**Document segment**
Ongoing considerations and processes:
- CONSIDER: the DAM Maturity Model provides a holistic framework that can be used throughout an entire initiative as a guide to developing maturity across the entire DAM ecosystem. With 15 dimensions mapped across four categories (people, processes, information, and systems), the DAM Maturity Model supports the effective management
of assets throughout their entire lifecycle. - EMPLOY: throughout a DAM initiative, comprehensive project management orchestrates all the pieces of the puzzle that need to come together, while effective change management reconciles the conceptual and practical gap between the past, present, and future that can easily tear an initiative apart. Taking the time to document all of the standards, policies, and decisions made throughout the previous stages will go a long way towards supporting training and governance programs. All along the way, advocacy and promotion serve to garner support and sustain momentum for the initiative.
Ongoing management and governance:
Once a DAM system is up and running smoothly, the official implementation, or DAM “project” may be considered finished. The practice of digital asset management, on the other hand, is an ongoing process that requires ongoing management and governance of the people, processes, information, and technology that interact within a DAM ecosystem.
As time passes, employees come and go, companies merge and split, business priorities change, and new technologies emerge. DAM systems and strategies need to change as well. Users need to be kept informed of new capabilities, upgrades, new collections, adjusted workflows, and new policies. As new users come on board, they need to be trained and supported. Workflows need to be optimized, cataloging needs to be audited, metadata schemas and taxonomies need to be updated, and DAM systems themselves eventually need to be upgraded and possibly integrated with other technologies. And because there is never enough time, staff, or budget to go around, ongoing advocacy is required to maintain support for the effective management of digital assets across an organization burdened with a legion of competing priorities.

**Collected data**
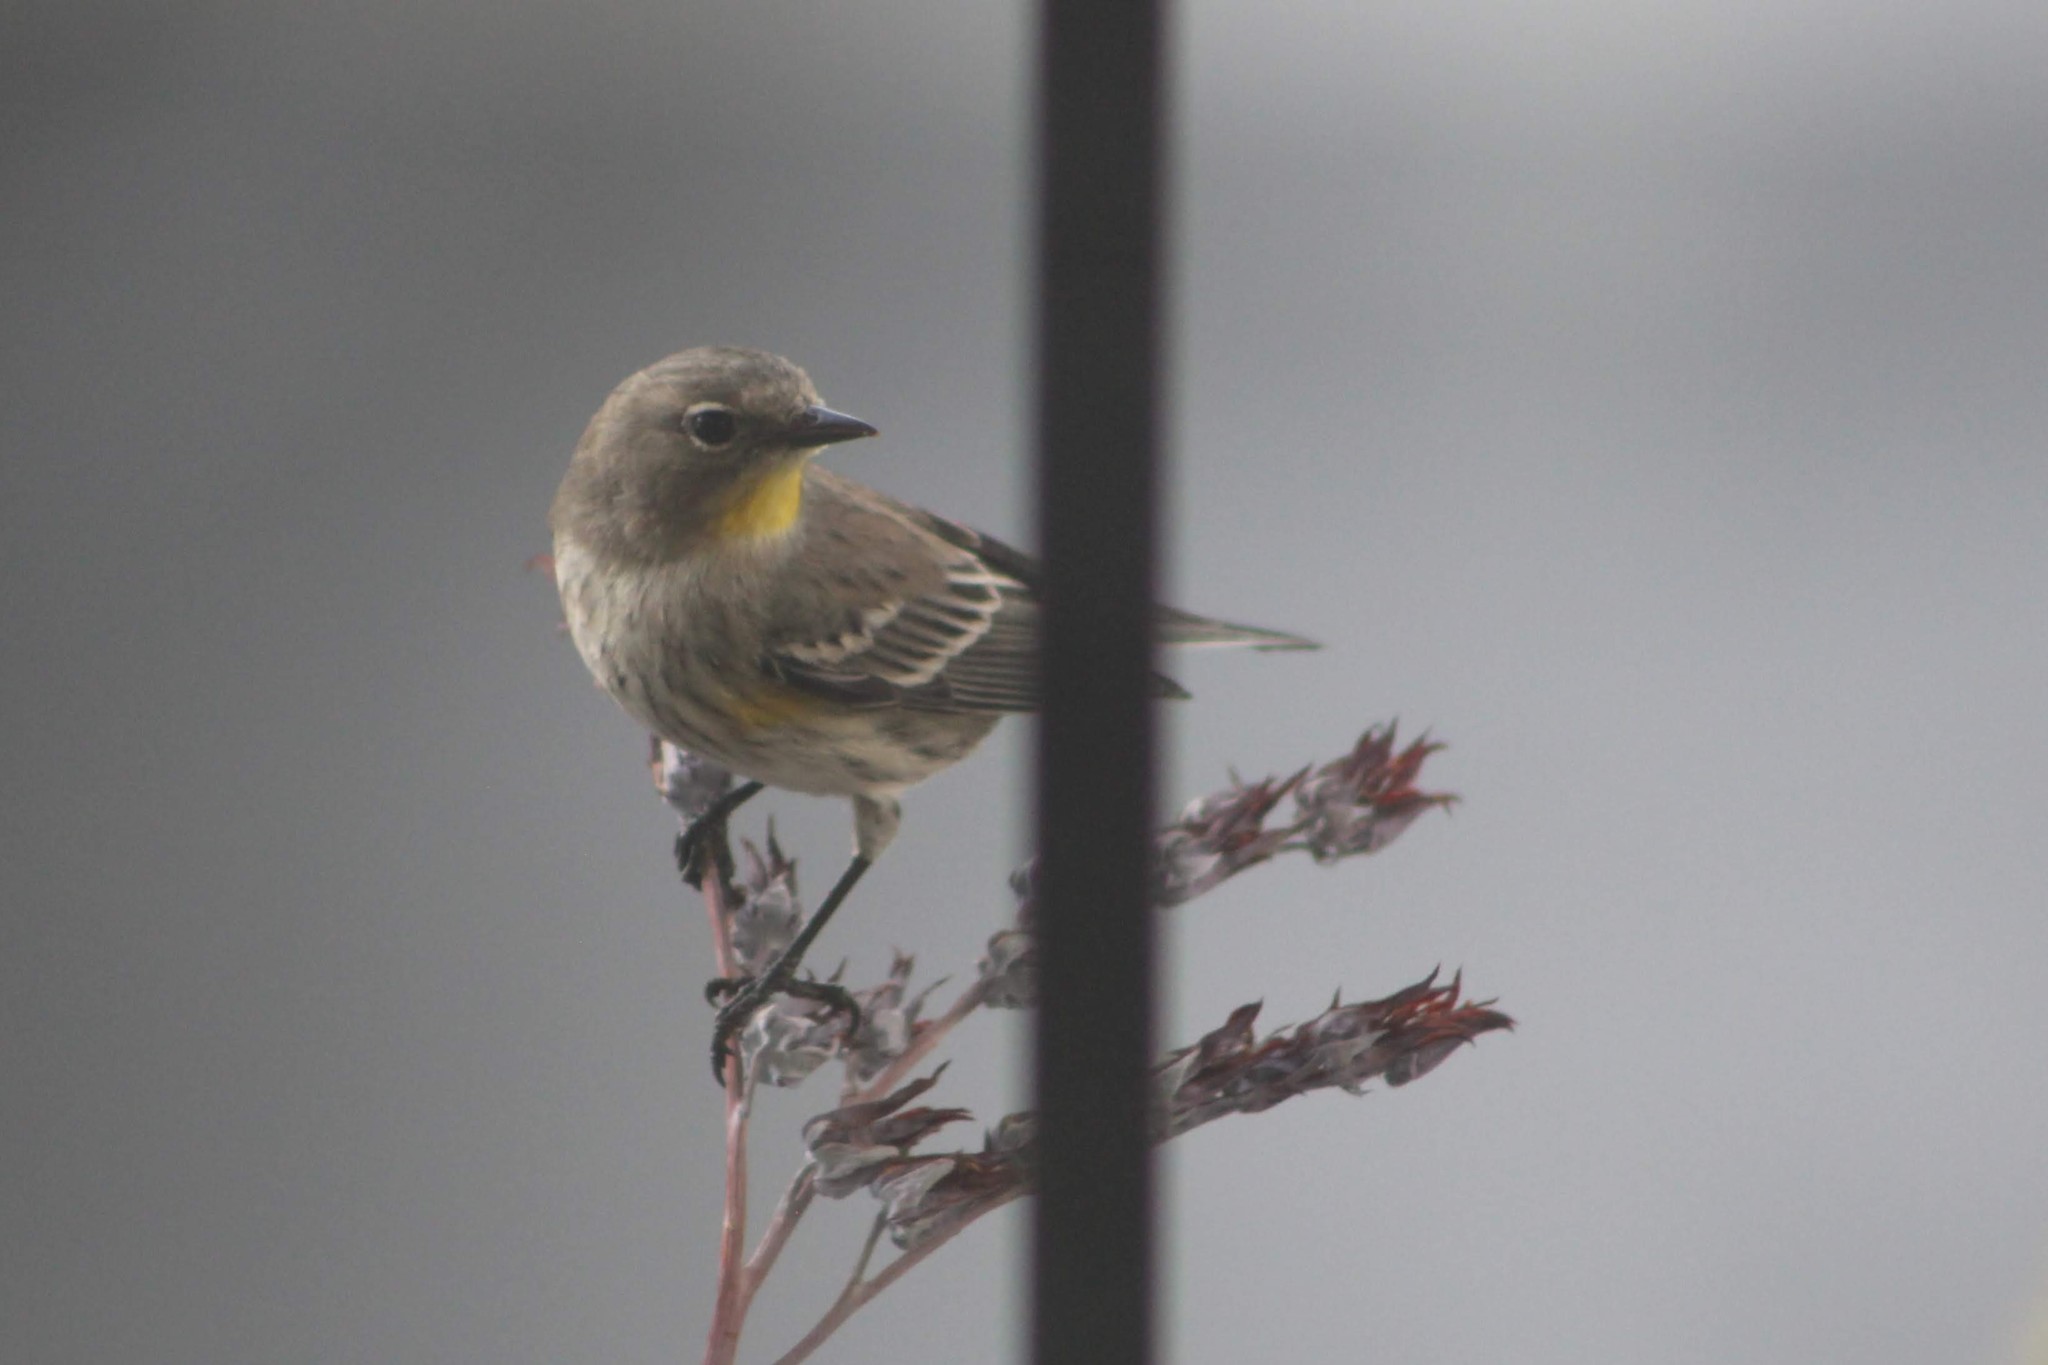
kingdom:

**What the exercise asks**
Please continue the text on digital asset management from where it stops above, writing the next paragraph.

**Solved exercise**
Preventing the “failure to launch” scenario
Now that we have a roadmap to visualize the various stages of typical DAM initiatives, let’s take another look at where DAM initiatives typically break down along the way. In David’s initial call to action, he framed the value of information professionals around the discussion of what could go wrong if a DAM system isn’t properly configured. Back in 2005, Linda Tadic also advocated for the importance of library science skills when configuring the information architecture of DAM systems. As evidenced in Table 1 below, poor information architecture (taxonomy, metadata, and search) is only one of many failure points. In fact, the failure points are heavily concentrated in the beginning planning stage and in the ongoing requirements that come into play after a DAM system is rolled out to users. Notable as well are the failure points dealing with inadequate information and needs assessment, and the ineffective structuring of data.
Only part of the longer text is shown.